Philotheca conduplicata is a species of flowering plant in the family Rutaceae and is endemic to eastern Australia. It is a shrub with elliptical leaves clustered near the ends of the branchlets and white flowers arranged singly or in two or threes on the ends of the branchlets.

==Description==
Philotheca conduplicata is a shrub that grows to a height of about 2 m and has smooth branchlets. The leaves are more or less clustered near the ends of the branchlets and are elliptical, slightly curved, 40–70 mm long and 4–14 mm wide and folded lengthwise. The flowers are borne singly or in twos or threes on the ends of the branchlets on a thick peduncle about 4 mm long, each flower on a thick pedicel 2–4 mm long. There are five broadly triangular sepals with a fleshy centre and five elliptical to lance-shaped white petals about 6–11 mm long and 2.5–3.5 mm wide.

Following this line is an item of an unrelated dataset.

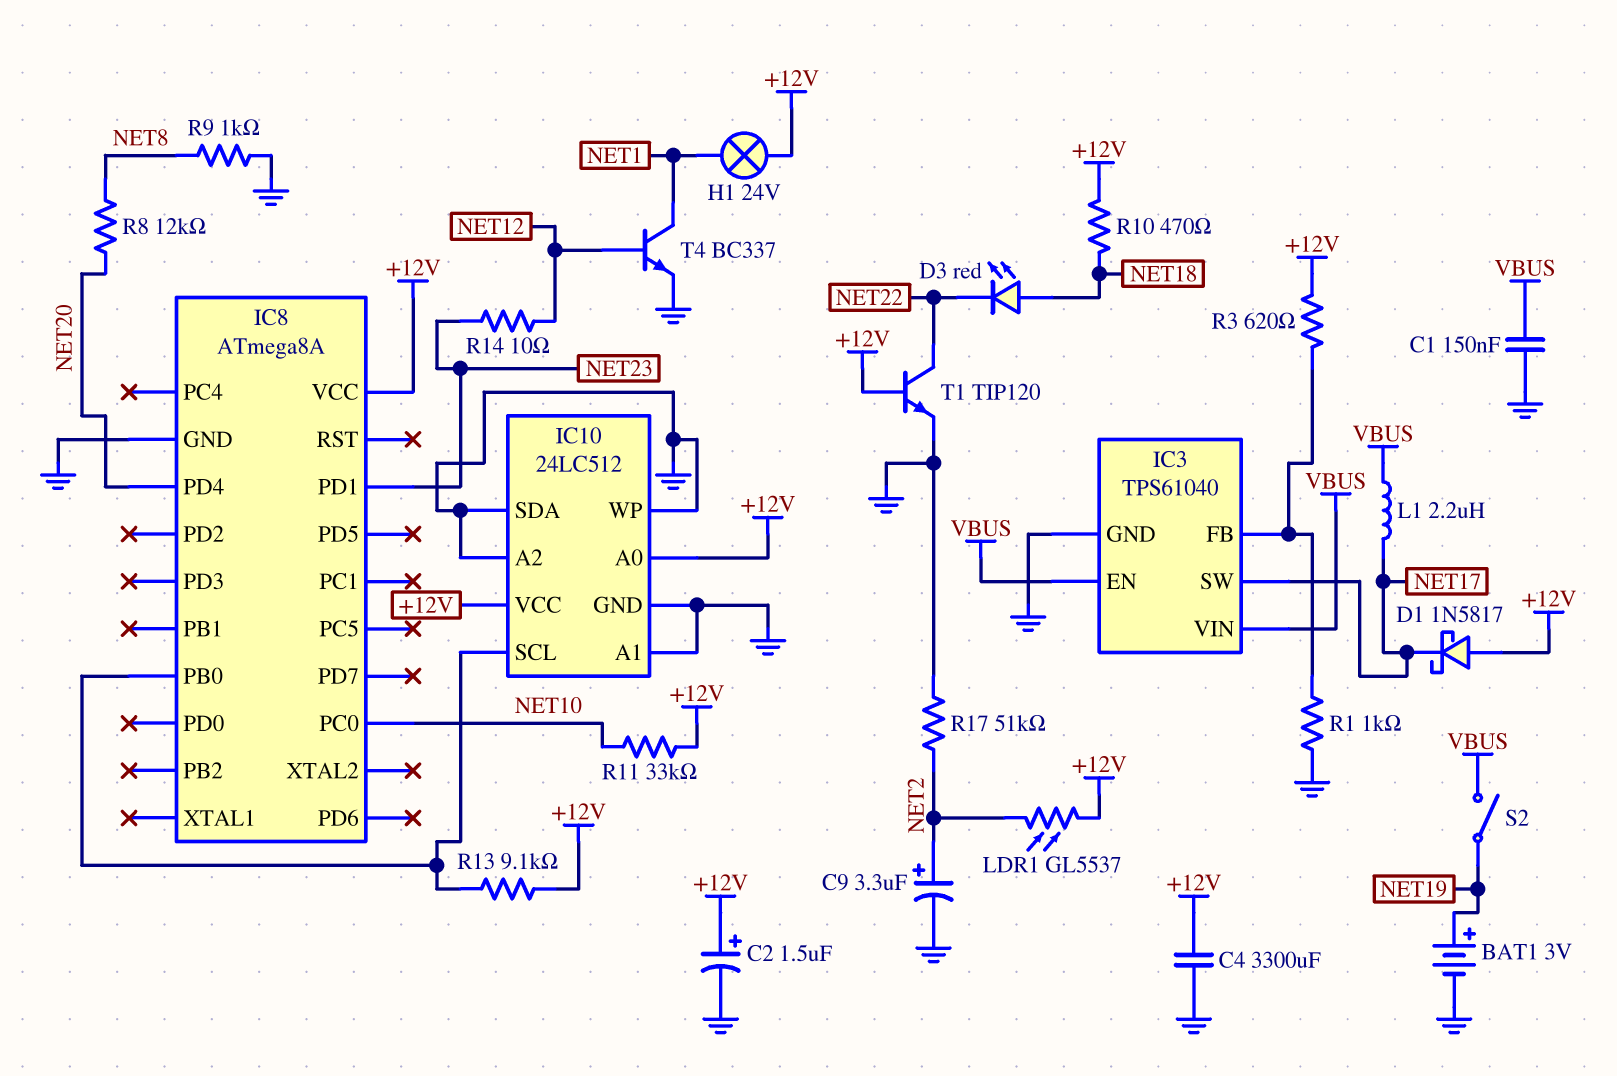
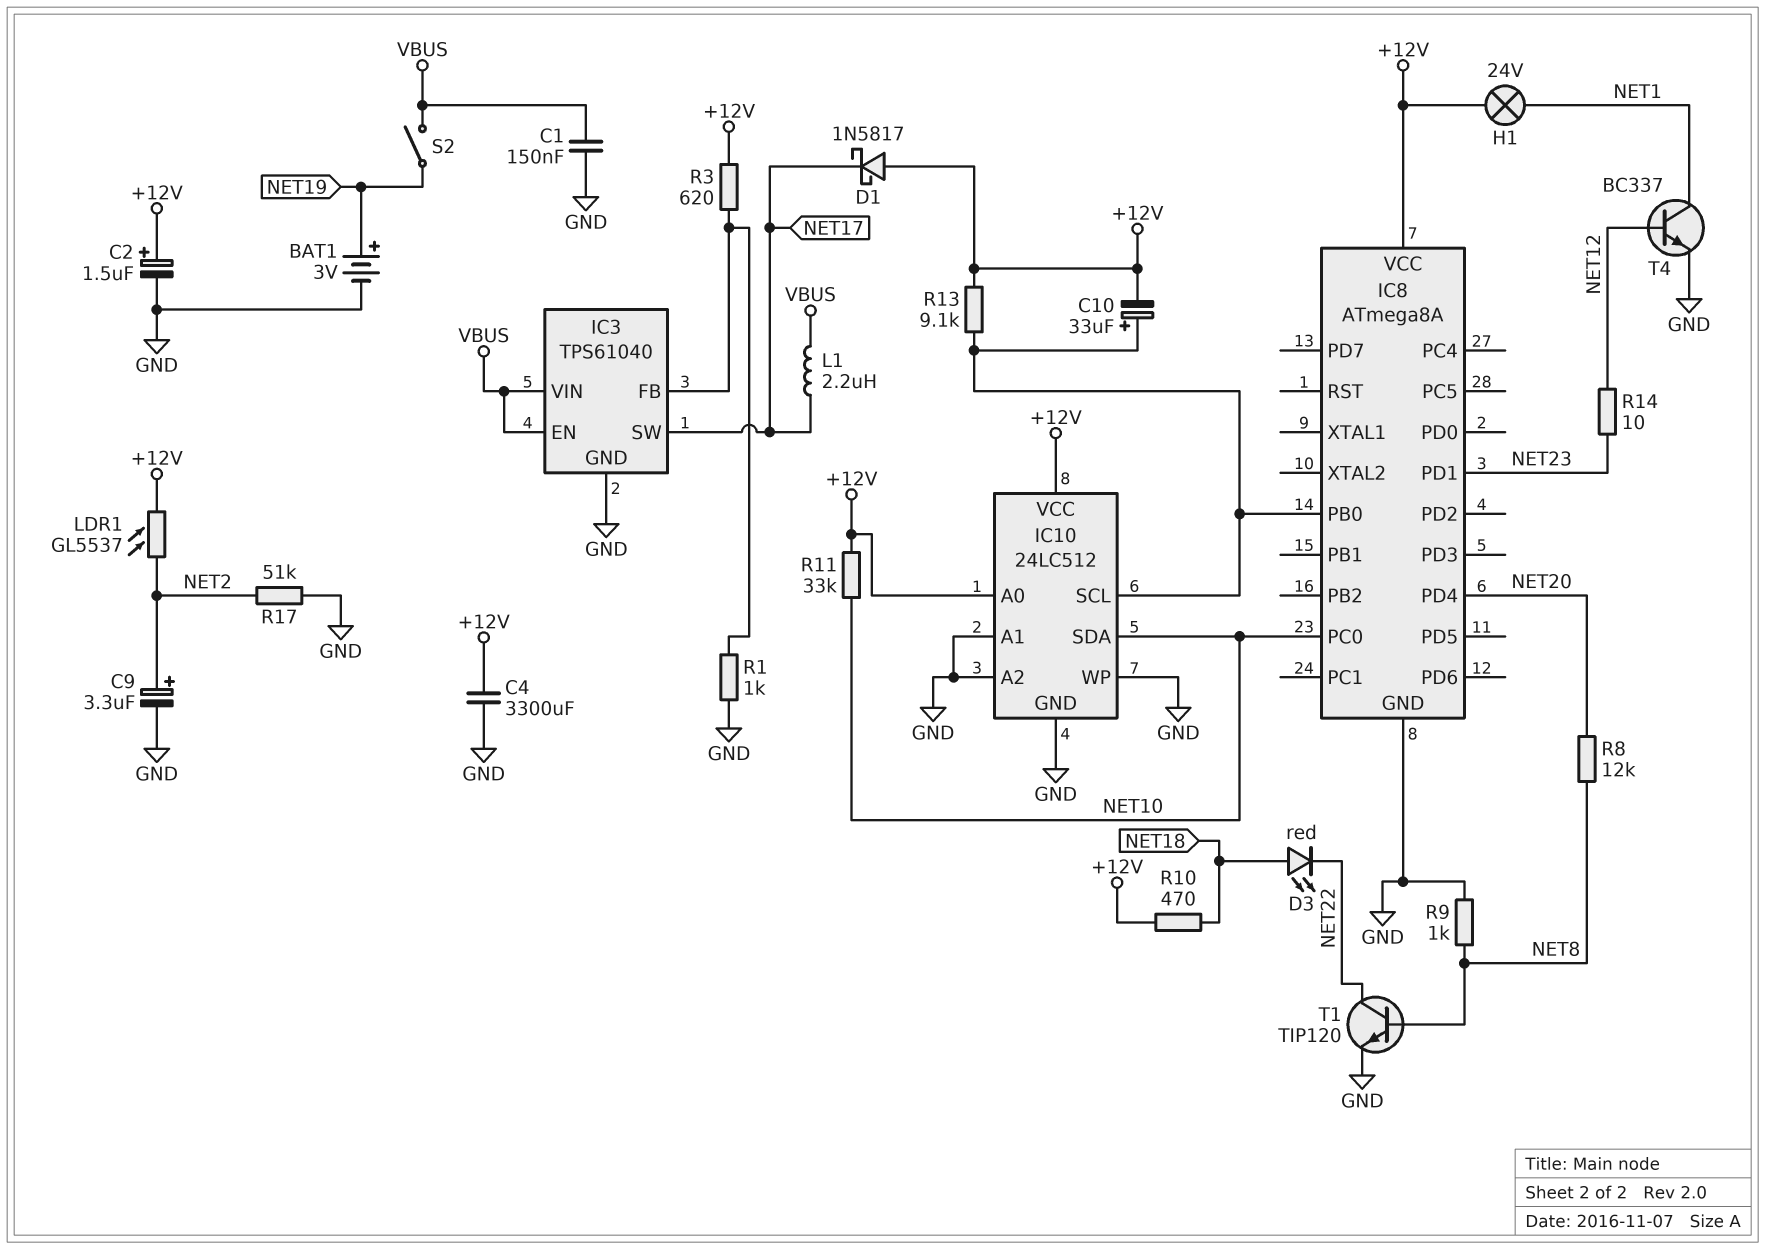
C10: none -> 33uF (plus IC8/PB0, minus +12V)
IC10 pin SDA: GND -> NET10
T1: NPN TIP120 (B +12V, C NET22, E GND) -> NPN TIP120 (B NET8, C NET22, E GND)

The ten stamens are moderately hairy. Flowering occurs from July to September and the fruit is 6–9 mm long and beaked.

==Taxonomy and naming==
This species was first formally described in 1970 by Paul G. Wilson who gave it the name Eriostemon myoporoides subsp. conduplicatus and published the description in the journal Nuytsia, from specimens collected by Joseph Maiden and Ernst Betche near Howell (north of Bundarra in 1905. In 2005 Paul Irwin Forster raised the subspecies to species status as Philotheca conduplicata in the journal Austrobaileya.

==Distribution and habitat==
Philotheca conduplicata grows among granite boulders in the Granite Belt in northern New South Wales and south-eastern Queensland.